EXERCISE -> Reproduce the data below line for line, keeping every character unchanged.

DATA EXTRACT ->
..............................

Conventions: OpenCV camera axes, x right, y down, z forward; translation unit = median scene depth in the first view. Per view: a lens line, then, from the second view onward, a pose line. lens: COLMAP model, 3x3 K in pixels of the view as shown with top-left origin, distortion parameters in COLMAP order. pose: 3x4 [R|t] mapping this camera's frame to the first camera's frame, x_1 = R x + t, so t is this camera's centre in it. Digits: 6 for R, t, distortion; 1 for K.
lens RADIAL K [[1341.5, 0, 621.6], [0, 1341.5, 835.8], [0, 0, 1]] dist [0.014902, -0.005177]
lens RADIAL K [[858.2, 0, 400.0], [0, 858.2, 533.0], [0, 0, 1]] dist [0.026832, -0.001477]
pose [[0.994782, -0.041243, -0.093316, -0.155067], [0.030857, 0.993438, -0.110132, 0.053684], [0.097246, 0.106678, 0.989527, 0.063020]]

..............................

TASK SOLUTION ->
Conventions: OpenCV camera axes, x right, y down, z forward; translation unit = median scene depth in the first view. Per view: a lens line, then, from the second view onward, a pose line. lens: COLMAP model, 3x3 K in pixels of the view as shown with top-left origin, distortion parameters in COLMAP order. pose: 3x4 [R|t] mapping this camera's frame to the first camera's frame, x_1 = R x + t, so t is this camera's centre in it. Digits: 6 for R, t, distortion; 1 for K.
lens RADIAL K [[1341.5, 0, 621.6], [0, 1341.5, 835.8], [0, 0, 1]] dist [0.014902, -0.005177]
lens RADIAL K [[858.2, 0, 400.0], [0, 858.2, 533.0], [0, 0, 1]] dist [0.026832, -0.001477]
pose [[0.994782, -0.041243, -0.093316, -0.155067], [0.030857, 0.993438, -0.110132, 0.053684], [0.097246, 0.106678, 0.989527, 0.063020]]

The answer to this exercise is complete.